A passenger in West’s car at the time of his arrest said it turned out of control.
“They were just beating him. He was just hitting him, and he kept saying, ‘You got me. You got me. Stop hitting me,'” said Corinthia Servance, who witnessed the incident as she sat inside West’s car.
“All I see is batons and stuff. They’re just hitting him. He like kind of gets up in a daze, and I’m like at this point screaming at him, ‘Just lay down. Whatever they’re telling you to do.

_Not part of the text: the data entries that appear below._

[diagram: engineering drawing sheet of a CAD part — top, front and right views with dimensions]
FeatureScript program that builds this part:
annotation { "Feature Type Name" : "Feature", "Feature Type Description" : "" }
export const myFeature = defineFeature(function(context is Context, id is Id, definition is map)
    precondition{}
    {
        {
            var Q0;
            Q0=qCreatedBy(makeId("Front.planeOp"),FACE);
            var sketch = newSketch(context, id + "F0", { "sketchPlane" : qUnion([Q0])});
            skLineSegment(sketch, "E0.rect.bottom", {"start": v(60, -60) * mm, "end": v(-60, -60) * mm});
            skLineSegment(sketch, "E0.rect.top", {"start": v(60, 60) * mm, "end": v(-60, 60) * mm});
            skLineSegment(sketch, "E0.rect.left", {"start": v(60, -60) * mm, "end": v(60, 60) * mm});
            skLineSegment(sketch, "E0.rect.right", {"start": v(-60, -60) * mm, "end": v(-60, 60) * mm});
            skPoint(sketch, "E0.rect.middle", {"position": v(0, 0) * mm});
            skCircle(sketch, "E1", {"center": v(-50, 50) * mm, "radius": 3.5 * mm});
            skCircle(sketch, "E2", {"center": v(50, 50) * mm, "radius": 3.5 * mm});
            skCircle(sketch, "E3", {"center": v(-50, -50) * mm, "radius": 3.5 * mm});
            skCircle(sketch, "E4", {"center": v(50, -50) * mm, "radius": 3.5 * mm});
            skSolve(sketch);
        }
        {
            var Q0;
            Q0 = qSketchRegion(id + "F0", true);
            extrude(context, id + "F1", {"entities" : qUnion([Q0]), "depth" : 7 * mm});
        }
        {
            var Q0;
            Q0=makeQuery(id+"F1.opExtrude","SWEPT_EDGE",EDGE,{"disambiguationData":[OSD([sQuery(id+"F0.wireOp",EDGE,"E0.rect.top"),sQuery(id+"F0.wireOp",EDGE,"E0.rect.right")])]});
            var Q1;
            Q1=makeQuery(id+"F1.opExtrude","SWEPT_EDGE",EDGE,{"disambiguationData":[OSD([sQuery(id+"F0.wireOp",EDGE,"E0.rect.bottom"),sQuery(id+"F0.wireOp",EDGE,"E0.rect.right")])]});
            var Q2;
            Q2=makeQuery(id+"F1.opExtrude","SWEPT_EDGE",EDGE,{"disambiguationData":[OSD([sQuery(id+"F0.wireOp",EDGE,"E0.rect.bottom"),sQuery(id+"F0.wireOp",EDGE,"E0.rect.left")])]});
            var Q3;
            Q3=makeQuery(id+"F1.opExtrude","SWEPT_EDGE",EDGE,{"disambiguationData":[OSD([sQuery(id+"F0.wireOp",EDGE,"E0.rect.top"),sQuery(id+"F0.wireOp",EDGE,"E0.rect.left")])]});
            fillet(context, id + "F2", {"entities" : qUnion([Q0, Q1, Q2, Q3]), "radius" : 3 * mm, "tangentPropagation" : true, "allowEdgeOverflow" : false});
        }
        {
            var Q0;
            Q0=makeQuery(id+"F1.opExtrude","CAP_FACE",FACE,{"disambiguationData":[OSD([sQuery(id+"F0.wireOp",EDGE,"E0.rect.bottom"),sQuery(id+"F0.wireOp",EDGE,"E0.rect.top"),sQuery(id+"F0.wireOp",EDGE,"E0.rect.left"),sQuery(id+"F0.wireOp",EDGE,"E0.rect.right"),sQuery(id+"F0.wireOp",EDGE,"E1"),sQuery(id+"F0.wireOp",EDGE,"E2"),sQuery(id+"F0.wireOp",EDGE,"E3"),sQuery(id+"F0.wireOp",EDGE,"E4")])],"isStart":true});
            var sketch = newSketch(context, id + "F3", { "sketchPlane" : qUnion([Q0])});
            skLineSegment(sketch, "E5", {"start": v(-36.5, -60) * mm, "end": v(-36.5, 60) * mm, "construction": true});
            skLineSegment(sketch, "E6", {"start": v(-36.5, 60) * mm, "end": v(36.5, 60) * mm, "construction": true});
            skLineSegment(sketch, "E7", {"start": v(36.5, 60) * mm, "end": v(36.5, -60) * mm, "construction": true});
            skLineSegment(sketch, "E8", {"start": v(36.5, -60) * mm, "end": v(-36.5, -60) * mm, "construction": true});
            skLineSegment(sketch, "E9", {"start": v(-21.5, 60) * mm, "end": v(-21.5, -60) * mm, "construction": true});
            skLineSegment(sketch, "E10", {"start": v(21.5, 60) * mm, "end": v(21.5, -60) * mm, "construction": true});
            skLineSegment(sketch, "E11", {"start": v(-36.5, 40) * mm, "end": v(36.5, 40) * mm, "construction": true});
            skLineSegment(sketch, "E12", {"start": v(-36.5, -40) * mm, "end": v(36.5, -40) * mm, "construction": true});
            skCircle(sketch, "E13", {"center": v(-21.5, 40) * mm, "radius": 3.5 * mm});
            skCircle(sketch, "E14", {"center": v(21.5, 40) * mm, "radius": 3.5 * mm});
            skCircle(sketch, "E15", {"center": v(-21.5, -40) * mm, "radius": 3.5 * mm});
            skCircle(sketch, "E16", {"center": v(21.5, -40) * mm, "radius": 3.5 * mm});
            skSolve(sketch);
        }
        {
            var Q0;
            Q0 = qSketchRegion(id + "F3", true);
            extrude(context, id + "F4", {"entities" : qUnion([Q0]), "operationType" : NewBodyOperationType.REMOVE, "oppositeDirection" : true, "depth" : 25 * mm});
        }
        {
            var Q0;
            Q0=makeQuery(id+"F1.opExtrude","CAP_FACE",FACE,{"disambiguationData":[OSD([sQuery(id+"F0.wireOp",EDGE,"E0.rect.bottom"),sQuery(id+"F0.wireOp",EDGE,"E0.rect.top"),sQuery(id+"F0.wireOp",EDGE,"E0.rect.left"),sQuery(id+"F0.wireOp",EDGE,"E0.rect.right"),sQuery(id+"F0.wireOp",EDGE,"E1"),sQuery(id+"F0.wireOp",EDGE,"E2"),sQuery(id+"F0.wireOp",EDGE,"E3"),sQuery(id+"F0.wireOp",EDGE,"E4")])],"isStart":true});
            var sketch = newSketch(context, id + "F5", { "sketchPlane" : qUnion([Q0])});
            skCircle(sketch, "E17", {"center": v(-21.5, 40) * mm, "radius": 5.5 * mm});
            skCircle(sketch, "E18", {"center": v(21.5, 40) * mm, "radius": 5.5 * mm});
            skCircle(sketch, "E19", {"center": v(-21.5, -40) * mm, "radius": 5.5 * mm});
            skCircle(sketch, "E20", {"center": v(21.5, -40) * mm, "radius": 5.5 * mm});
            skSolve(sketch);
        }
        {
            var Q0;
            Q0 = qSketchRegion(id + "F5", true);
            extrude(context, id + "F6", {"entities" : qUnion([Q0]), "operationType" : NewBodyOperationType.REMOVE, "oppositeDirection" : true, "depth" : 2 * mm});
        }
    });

If it’s hurting, take the pain,'” Servance said.
The chief medical examiner could not say whether West’s death was accidental, but he said West had a heart condition made worse by dehydration.
One officer remembers seeing a responding Morgan State University officer with his knees across West’s back and says his partner told him to get off.
“‘Let him up, get off his back.’ At that time, I bent down to assist in rolling the guy that was under arrest up. When he felt extremely heavy, like it was just dead weight. And when I picked him up, his face–his skin–appeared to be gray,” said Officer Corey Jennings, Baltimore City Police.
Another police account differs.
Interviewer: “At no time did you see anybody on top of this subject?”
Unidentified officer: “No, they turned him over and tried to get the cuffs off of him, but he wasn’t moving.”
City police have hired an independent commission to conduct yet another review.